[[ DATASET open ]]

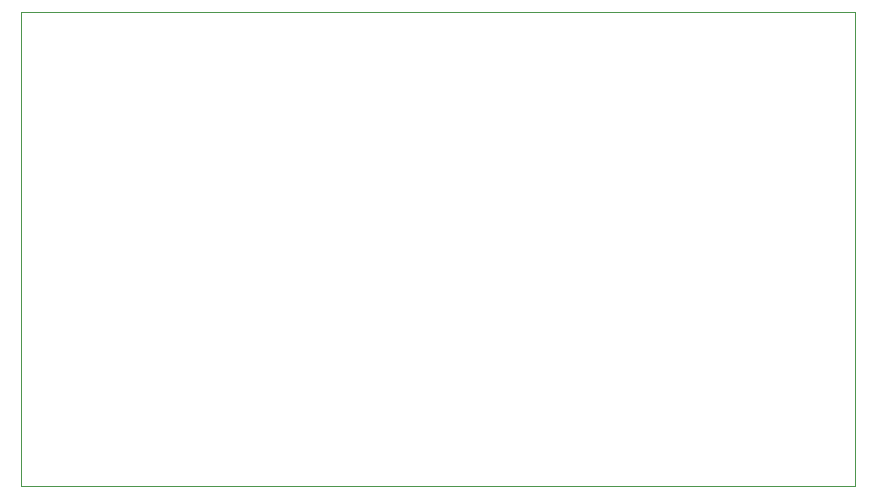
<source format=gbr>
G75*
G70*
%OFA0B0*%
%FSLAX24Y24*%
%IPPOS*%
%LPD*%
%AMOC8*
5,1,8,0,0,1.08239X$1,22.5*
%
%ADD10C,0.0000*%
D10*
X000400Y003118D02*
X000400Y018918D01*
X028200Y018918D01*
X028200Y003118D01*
X000400Y003118D01*
M02*

</source>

[[ DATASET closed ]]

| TASK DETAILS |
Every record above must be given again exactly; drop the pictures.

| SOLVED PROBLEM |
<source format=gbr>
G75*
G70*
%OFA0B0*%
%FSLAX24Y24*%
%IPPOS*%
%LPD*%
%AMOC8*
5,1,8,0,0,1.08239X$1,22.5*
%
%ADD10C,0.0000*%
D10*
X000400Y003118D02*
X000400Y018918D01*
X028200Y018918D01*
X028200Y003118D01*
X000400Y003118D01*
M02*

</source>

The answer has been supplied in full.